For this exercise, write out exactly the lines from the line containing "process_time_sec, 31: 0.0044 -> 0.0045" through the last line of the records, and no other lines.

*** LISTED RECORDS ***

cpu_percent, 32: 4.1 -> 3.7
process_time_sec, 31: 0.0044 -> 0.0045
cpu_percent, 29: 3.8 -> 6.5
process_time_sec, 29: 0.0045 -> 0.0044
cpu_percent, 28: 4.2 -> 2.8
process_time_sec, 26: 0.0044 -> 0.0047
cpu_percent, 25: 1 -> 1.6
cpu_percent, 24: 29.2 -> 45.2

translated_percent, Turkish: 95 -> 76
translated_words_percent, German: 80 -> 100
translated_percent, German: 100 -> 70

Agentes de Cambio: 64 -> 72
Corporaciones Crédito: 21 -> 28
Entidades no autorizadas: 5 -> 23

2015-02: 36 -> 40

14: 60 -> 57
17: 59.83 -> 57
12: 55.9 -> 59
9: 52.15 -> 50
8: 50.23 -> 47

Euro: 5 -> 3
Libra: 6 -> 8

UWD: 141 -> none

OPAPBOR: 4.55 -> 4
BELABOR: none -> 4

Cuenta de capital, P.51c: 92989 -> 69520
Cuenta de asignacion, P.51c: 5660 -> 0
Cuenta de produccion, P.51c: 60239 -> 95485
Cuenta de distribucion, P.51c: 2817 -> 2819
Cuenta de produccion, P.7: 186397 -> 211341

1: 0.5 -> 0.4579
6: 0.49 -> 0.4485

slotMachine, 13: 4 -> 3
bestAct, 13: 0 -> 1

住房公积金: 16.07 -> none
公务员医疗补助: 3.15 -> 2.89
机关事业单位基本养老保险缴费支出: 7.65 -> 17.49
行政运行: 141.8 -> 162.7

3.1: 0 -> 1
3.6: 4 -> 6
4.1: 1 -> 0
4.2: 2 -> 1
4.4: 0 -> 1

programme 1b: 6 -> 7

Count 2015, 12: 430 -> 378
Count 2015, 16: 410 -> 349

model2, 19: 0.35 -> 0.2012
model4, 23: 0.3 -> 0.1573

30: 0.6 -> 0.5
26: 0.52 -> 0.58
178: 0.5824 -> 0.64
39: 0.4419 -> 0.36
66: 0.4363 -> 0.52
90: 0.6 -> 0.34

*** End of LISTED RECORDS ***

● **RESPONSE TO THE TASK**
process_time_sec, 31: 0.0044 -> 0.0045
cpu_percent, 29: 3.8 -> 6.5
process_time_sec, 29: 0.0045 -> 0.0044
cpu_percent, 28: 4.2 -> 2.8
process_time_sec, 26: 0.0044 -> 0.0047
cpu_percent, 25: 1 -> 1.6
cpu_percent, 24: 29.2 -> 45.2

translated_percent, Turkish: 95 -> 76
translated_words_percent, German: 80 -> 100
translated_percent, German: 100 -> 70

Agentes de Cambio: 64 -> 72
Corporaciones Crédito: 21 -> 28
Entidades no autorizadas: 5 -> 23

2015-02: 36 -> 40

14: 60 -> 57
17: 59.83 -> 57
12: 55.9 -> 59
9: 52.15 -> 50
8: 50.23 -> 47

Euro: 5 -> 3
Libra: 6 -> 8

UWD: 141 -> none

OPAPBOR: 4.55 -> 4
BELABOR: none -> 4

Cuenta de capital, P.51c: 92989 -> 69520
Cuenta de asignacion, P.51c: 5660 -> 0
Cuenta de produccion, P.51c: 60239 -> 95485
Cuenta de distribucion, P.51c: 2817 -> 2819
Cuenta de produccion, P.7: 186397 -> 211341

1: 0.5 -> 0.4579
6: 0.49 -> 0.4485

slotMachine, 13: 4 -> 3
bestAct, 13: 0 -> 1

住房公积金: 16.07 -> none
公务员医疗补助: 3.15 -> 2.89
机关事业单位基本养老保险缴费支出: 7.65 -> 17.49
行政运行: 141.8 -> 162.7

3.1: 0 -> 1
3.6: 4 -> 6
4.1: 1 -> 0
4.2: 2 -> 1
4.4: 0 -> 1

programme 1b: 6 -> 7

Count 2015, 12: 430 -> 378
Count 2015, 16: 410 -> 349

model2, 19: 0.35 -> 0.2012
model4, 23: 0.3 -> 0.1573

30: 0.6 -> 0.5
26: 0.52 -> 0.58
178: 0.5824 -> 0.64
39: 0.4419 -> 0.36
66: 0.4363 -> 0.52
90: 0.6 -> 0.34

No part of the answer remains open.